Beg for It
“You still buy wine based on if the label’s pretty.”
    “How else are you supposed to do it?” she teased and lifted her glass, watching him over the rim of it as she sipped. “I suppose you rely on the advice of your personal sommelier.”
    “I research,” Reese told her. “It’s not that hard.”
    “Neither is picking out a bottle with a fun label,” Corinne said lightly. “Are you going to drink it, or are you going to waste it?”
    “It’s already in my hand.”
    “Good—” Her voice had dipped, but she cut herself off with a small cough and cut her gaze from his.
    He wanted to take pleasure in the sight of her discomfort but couldn’t. He took a long sip of the wine and lifted the glass with a nod. “It’s good. Yeah.”
    “So,” Corinne said crisply, “what is it, exactly, that you wanted to talk about?”
    He took a seat at the breakfast nook, which had been styled to look like a retro diner booth. “This looks familiar.”
    “It’s from the diner. About four years ago, Eddie did some renovations and auctioned off a bunch of the stuff he was replacing. I grabbed this and some other things that are still in storage until I can get around to fixing up my kitchen the way I’d like it to be. My ex didn’t like the diner look.”
    “So as soon as you split up you put this in?”
    She nodded. “Yep.”
    “A good way to stick it to him, I guess.”
    Her eyes narrowed. “It was a good way to start working toward turning this kitchen, which he now no longer uses, into a space that would please me.”
    It had been a dickish thing to say, and he knew it. “You always did know exactly what you wanted and how to get it.”
    That should not have been a dickish statement, but he came out sounding like a total asshole anyway.
    “It’s my house. Why shouldn’t I have it the way I like it?” Corinne asked in a clipped, controlled voice.
    “You should always have everything the way you like it. Right?” Three strikes , Reese thought. You’re out.
    He’d have deserved it, too, if she’d lost her shit with him, but all Corinne did was press her lips together and look at the glass of wine in her hand. It seemed that time had given her better control over her temper. Reese wasn’t sure that was the reaction he’d wanted.
    “It’s getting late. Please show me what it is you have questions about so we can go over it.”
    He spread the folders open in front of her to show the printouts he’d culled from the stacks of material Tony had prepared. “There are a couple of accounts that don’t match up. Some past end-of-year things.”
    She tilted her head to look over the papers he was pulling out. With a frown, she tugged one set closer to her. “Yeah…these are from right around the time we switched to the new software. I took care of all that in the new system.”
    “There’s no record of any of that.”
    “Of what?” she asked sharply.
    “Of the updated files.”
    Corinne took a sip of wine before answering. “Where’d you pull this from?”
    “Tony gave it to me.”
    “Where did he get it?”
    Reese sat back in his chair. “It was all part of the original information that Lynn sent us when we were collecting data before we decided to make the offer.”
    “It didn’t come from the updated package I put together.”
    “I—”
    “It didn’t,” Corinne said. “It couldn’t have.

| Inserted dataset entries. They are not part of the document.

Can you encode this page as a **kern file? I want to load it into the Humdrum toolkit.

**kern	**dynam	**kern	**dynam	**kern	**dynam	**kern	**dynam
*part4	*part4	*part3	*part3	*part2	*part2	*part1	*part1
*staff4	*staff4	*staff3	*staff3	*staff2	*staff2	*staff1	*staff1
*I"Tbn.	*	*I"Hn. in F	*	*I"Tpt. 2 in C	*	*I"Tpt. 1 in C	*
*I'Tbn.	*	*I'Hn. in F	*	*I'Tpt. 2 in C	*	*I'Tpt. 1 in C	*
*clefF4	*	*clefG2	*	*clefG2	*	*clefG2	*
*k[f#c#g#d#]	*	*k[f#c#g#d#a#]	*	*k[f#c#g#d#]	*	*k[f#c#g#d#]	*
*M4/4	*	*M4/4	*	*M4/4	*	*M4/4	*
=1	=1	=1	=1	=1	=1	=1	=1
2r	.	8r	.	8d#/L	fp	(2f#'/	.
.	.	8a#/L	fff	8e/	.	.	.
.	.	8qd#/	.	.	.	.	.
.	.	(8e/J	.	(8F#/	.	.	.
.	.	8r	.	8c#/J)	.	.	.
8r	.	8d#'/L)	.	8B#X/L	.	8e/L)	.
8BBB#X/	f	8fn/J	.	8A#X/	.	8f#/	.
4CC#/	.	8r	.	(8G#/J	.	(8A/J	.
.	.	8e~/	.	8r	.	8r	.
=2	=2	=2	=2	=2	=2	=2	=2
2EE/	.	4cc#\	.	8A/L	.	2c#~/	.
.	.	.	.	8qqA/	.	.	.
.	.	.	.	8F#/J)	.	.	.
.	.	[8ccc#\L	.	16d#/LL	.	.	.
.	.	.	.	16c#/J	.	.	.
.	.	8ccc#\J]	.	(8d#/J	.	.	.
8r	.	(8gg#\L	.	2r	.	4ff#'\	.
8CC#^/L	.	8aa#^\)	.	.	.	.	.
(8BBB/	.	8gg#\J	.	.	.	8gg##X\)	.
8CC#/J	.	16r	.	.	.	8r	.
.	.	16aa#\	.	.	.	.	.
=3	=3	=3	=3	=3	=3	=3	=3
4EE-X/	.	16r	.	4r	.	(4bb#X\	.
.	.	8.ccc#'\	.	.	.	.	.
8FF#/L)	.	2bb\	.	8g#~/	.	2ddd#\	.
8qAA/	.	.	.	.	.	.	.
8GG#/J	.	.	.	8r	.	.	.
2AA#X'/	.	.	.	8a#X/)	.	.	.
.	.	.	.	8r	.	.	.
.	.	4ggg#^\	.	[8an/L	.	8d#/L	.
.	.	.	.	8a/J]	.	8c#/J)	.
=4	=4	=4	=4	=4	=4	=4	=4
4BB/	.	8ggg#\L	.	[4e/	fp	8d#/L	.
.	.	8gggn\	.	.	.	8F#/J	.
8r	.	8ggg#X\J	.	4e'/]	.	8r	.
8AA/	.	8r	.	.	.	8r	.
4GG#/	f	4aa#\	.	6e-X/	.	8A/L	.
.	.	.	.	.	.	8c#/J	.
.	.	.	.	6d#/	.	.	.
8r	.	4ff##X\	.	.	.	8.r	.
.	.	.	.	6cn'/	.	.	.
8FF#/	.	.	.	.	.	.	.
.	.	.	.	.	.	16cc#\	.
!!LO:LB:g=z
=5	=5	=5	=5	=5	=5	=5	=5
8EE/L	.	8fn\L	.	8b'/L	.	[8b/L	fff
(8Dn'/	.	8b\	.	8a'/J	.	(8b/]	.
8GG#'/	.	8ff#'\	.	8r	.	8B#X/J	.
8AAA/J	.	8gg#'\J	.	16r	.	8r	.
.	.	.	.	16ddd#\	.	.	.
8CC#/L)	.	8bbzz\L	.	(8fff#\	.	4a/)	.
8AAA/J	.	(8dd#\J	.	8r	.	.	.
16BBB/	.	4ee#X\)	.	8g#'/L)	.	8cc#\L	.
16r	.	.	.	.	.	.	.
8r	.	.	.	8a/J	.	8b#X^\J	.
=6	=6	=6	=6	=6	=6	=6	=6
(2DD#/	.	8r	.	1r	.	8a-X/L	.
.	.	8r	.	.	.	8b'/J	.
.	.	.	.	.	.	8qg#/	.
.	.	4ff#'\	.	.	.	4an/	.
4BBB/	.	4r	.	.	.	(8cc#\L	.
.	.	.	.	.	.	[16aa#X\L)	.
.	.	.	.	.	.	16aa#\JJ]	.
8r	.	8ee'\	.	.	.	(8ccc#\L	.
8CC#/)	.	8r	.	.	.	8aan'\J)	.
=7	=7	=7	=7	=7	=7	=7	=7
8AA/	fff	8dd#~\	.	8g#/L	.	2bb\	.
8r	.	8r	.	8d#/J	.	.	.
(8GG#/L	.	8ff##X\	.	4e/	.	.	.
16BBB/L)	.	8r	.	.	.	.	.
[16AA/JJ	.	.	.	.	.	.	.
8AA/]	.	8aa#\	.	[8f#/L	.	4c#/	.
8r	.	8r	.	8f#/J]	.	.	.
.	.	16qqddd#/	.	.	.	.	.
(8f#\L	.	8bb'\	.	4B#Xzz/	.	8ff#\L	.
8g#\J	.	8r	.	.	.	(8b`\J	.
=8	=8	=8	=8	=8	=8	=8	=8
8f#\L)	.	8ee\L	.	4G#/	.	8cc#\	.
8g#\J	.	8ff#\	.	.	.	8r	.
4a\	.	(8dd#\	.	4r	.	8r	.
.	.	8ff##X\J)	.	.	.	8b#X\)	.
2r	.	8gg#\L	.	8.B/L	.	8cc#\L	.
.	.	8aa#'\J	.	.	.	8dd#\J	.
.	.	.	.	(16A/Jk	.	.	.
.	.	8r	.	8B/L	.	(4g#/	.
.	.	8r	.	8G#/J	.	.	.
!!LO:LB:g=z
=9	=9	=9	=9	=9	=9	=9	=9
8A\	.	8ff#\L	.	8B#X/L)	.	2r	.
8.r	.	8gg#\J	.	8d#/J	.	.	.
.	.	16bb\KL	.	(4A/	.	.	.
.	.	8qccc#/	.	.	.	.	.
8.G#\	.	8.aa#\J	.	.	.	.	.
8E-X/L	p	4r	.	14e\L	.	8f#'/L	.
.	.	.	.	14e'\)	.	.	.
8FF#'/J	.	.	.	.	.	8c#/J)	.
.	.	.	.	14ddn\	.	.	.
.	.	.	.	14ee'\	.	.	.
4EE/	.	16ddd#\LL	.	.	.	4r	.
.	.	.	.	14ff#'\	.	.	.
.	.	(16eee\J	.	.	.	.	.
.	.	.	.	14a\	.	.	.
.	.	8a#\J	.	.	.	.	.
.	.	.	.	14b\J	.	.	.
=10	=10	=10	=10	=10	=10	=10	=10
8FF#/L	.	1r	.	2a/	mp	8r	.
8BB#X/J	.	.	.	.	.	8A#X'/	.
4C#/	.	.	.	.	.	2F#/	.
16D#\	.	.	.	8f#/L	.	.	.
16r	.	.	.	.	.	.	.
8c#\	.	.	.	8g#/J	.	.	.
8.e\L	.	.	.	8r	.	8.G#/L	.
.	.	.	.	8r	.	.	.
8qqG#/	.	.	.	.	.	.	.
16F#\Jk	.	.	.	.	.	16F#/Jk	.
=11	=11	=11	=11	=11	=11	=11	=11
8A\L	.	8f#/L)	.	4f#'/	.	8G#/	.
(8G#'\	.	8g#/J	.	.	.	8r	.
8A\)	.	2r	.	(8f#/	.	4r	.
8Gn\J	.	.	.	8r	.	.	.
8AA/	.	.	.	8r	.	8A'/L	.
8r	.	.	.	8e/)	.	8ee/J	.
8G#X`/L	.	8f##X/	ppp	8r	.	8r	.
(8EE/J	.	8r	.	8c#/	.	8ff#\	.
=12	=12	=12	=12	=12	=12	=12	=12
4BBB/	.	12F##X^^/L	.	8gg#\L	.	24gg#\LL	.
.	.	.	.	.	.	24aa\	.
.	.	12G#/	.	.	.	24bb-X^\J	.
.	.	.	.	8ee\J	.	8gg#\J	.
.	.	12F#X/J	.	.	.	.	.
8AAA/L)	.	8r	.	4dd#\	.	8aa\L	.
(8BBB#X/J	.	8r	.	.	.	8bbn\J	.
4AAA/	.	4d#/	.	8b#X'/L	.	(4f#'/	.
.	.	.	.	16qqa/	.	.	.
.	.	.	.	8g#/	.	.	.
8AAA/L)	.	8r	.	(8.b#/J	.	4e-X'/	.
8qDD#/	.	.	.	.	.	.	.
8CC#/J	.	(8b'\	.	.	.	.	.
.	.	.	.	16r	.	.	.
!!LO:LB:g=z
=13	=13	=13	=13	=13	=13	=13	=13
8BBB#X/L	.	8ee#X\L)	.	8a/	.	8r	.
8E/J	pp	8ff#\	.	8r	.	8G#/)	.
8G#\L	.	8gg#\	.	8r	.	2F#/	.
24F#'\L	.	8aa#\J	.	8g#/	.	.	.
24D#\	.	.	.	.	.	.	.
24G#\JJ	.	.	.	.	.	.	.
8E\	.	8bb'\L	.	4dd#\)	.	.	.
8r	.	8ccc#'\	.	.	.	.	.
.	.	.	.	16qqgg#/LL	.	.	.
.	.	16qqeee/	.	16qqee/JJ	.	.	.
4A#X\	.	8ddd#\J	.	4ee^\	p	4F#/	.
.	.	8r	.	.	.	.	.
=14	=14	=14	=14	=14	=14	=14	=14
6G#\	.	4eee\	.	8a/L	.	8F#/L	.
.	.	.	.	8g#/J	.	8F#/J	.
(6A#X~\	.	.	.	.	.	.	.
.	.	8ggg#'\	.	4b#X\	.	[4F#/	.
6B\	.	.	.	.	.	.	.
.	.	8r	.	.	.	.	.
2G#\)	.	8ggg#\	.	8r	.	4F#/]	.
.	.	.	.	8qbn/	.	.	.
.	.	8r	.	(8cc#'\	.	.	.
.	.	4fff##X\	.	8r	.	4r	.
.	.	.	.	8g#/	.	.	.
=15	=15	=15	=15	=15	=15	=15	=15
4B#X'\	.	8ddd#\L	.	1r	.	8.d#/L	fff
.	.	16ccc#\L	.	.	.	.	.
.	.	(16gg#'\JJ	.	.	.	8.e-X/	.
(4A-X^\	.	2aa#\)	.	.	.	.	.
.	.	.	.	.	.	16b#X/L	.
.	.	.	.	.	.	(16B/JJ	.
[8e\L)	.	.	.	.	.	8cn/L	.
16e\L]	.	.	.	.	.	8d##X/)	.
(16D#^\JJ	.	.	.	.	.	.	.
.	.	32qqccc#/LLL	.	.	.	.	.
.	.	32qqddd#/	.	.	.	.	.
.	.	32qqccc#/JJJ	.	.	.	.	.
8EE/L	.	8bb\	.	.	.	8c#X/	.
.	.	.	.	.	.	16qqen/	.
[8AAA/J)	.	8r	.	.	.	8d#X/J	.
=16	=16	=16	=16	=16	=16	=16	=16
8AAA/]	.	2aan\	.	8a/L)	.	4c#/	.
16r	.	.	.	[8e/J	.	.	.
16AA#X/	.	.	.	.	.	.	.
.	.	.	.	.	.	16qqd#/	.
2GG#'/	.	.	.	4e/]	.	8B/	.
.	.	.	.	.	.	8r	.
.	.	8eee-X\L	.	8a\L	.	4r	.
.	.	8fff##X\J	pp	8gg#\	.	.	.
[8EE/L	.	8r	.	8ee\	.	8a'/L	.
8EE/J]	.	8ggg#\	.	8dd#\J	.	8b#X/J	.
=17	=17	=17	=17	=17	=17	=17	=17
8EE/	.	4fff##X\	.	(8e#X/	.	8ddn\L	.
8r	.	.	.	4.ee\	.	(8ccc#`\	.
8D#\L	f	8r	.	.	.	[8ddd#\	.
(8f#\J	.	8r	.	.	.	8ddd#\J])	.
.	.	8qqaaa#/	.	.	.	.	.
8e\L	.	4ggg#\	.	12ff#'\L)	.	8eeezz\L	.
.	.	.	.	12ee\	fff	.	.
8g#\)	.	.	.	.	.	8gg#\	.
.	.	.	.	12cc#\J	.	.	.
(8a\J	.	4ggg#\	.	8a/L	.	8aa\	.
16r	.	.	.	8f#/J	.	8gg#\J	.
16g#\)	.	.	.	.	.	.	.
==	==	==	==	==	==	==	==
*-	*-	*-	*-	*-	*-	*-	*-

The stuff Lynn put together was culled from older files he’d tried to access after a computer backup failed. He’s a great guy, but he’s not the most tech savvy. And, if you’ve done any research into this company at all, you know that they’re all great people, but it’s still a small, family run business and occasionally the way it’s been handled reflects that. If you’d asked me, though, I could’ve made sure you were working from the most current information.”
    “I am asking you!”
    “No,” she told him with a slow, deliberate shake of her head. “You’re trying to show me up.